------ SUPPLIED MATERIAL ------
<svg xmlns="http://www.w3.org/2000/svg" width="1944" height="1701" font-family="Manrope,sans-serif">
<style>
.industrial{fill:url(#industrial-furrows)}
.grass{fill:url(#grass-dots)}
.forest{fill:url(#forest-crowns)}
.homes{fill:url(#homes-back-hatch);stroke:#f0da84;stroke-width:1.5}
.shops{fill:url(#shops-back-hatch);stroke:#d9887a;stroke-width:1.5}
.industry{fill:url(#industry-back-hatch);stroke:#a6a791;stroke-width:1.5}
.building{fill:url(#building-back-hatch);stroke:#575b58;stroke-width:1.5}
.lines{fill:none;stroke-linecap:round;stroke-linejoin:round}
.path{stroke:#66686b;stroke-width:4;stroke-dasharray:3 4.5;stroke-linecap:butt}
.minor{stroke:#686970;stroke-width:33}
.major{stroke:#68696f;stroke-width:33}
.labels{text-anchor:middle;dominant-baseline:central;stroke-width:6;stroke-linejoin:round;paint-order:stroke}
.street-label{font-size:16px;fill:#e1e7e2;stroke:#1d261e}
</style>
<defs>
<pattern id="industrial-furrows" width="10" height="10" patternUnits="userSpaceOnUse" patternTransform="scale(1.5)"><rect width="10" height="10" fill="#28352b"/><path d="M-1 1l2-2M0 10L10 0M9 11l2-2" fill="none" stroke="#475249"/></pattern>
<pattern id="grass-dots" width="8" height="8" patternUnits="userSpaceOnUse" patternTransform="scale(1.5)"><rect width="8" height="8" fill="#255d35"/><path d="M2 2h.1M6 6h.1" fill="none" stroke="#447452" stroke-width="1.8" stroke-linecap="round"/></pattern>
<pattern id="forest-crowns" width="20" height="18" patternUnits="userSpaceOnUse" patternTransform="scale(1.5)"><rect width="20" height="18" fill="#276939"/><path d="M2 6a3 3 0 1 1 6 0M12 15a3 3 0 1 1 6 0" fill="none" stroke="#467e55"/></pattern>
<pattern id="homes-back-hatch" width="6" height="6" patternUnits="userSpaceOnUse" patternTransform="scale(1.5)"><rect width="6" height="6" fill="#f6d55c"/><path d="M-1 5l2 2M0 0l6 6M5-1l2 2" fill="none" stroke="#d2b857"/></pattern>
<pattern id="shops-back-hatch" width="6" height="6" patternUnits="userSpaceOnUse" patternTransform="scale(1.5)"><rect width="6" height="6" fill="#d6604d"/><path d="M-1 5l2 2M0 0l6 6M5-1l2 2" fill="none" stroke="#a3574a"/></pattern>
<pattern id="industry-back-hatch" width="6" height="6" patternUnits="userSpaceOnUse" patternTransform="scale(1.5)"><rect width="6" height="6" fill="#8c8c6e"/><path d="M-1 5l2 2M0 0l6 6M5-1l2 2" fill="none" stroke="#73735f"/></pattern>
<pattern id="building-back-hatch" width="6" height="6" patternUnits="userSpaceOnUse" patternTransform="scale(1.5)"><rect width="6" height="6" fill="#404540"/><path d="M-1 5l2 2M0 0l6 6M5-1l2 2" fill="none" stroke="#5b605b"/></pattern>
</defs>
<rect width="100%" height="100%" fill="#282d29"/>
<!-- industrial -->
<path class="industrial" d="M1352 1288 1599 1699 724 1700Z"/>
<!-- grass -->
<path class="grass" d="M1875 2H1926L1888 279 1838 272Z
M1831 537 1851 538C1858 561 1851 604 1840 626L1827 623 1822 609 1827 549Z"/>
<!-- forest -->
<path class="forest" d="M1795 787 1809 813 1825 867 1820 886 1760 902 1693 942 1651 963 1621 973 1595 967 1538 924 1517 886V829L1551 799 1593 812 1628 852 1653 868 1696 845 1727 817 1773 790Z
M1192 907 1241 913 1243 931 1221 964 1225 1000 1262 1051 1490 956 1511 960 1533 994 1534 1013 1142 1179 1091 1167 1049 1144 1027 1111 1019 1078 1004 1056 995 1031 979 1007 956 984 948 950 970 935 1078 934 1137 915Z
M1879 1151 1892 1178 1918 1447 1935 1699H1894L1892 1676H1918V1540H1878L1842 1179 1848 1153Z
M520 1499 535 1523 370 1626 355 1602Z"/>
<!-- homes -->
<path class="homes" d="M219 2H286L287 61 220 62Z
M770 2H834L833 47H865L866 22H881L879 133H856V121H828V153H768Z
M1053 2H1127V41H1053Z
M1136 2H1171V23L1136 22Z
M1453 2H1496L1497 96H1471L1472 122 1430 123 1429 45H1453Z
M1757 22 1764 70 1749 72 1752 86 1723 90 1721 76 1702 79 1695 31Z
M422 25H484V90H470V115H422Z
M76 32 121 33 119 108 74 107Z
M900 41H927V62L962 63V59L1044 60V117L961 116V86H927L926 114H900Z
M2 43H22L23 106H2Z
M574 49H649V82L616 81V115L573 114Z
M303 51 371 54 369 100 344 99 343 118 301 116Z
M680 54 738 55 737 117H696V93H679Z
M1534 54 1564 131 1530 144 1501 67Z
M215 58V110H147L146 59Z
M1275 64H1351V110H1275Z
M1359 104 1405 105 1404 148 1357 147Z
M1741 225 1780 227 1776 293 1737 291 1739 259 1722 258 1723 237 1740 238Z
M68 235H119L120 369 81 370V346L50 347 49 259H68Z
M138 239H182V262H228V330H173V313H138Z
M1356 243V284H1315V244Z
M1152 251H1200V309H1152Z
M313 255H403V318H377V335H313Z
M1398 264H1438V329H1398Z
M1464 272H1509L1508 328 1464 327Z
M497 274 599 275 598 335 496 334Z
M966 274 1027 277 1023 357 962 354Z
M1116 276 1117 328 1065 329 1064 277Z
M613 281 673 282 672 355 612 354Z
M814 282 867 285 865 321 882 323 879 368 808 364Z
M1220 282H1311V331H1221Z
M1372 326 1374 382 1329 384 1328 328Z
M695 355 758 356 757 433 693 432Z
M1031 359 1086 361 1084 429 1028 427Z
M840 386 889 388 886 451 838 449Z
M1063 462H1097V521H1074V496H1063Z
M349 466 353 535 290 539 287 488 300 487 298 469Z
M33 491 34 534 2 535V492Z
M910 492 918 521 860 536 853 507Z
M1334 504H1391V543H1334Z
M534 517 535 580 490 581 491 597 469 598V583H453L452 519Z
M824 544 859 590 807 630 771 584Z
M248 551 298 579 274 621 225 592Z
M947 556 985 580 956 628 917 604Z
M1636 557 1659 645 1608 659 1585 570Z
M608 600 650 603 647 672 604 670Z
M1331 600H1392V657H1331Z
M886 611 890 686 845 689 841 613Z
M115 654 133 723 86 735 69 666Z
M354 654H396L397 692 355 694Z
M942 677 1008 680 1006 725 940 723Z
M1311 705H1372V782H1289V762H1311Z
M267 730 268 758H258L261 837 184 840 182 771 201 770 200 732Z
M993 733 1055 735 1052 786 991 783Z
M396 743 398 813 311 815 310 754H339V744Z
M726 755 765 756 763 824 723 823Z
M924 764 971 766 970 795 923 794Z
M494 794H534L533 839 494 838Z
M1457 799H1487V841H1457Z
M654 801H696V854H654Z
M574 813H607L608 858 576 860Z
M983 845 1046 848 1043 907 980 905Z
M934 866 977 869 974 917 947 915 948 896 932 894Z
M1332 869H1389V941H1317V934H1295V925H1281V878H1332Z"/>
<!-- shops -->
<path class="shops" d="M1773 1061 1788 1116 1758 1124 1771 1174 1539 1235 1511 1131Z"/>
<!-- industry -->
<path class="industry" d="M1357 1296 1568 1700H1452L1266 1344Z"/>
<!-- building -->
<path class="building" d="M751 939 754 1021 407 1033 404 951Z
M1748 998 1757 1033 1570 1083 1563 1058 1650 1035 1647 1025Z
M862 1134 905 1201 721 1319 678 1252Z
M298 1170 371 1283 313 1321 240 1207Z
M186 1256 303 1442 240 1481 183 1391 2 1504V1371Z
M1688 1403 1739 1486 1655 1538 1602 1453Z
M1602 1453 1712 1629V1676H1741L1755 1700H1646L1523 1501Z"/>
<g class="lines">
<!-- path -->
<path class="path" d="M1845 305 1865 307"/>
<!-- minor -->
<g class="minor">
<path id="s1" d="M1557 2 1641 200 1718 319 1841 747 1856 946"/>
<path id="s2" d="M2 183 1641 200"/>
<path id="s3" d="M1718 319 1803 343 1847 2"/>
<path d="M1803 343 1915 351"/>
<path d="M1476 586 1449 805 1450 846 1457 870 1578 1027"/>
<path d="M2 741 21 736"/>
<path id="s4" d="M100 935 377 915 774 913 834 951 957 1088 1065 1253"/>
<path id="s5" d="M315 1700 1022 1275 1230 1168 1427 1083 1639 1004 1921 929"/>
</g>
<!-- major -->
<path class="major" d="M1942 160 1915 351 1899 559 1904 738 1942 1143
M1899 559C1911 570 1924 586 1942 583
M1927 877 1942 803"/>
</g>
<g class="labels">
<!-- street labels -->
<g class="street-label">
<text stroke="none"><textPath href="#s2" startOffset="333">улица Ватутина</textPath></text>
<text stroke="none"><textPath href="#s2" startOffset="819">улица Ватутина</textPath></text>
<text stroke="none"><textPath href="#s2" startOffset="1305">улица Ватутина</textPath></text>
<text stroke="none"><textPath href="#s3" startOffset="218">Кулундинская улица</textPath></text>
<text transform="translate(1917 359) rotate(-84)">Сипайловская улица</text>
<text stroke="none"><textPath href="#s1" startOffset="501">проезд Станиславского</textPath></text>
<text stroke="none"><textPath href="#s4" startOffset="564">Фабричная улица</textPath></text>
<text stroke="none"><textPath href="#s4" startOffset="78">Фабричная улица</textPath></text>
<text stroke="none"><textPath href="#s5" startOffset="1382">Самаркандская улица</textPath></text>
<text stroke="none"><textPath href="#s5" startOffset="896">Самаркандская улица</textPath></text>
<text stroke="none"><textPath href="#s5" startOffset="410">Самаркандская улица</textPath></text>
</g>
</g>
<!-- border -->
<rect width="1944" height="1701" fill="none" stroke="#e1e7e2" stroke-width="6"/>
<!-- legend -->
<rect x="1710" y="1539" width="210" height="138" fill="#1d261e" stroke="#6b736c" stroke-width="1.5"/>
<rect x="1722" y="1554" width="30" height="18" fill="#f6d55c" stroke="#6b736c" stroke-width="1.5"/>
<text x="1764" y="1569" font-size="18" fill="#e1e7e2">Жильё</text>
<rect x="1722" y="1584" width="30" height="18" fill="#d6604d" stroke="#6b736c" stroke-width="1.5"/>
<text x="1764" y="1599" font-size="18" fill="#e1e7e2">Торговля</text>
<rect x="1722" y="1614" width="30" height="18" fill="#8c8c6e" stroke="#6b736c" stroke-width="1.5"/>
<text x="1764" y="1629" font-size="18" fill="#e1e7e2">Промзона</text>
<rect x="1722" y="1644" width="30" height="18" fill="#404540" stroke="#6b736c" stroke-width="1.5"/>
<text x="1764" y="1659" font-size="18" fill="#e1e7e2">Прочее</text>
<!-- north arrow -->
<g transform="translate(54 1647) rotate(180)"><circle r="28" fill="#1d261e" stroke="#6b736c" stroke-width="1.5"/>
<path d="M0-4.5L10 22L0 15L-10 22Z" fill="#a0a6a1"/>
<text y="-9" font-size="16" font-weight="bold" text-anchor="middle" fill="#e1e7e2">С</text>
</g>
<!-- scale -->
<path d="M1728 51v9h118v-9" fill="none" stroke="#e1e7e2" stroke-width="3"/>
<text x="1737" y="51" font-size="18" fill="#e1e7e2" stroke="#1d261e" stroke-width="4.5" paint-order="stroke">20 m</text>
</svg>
------
**WORK INSTRUCTION:** Copy, from the data above, every line where the word "lines" appears.

**ANSWER SECTION:**
.lines{fill:none;stroke-linecap:round;stroke-linejoin:round}
<g class="lines">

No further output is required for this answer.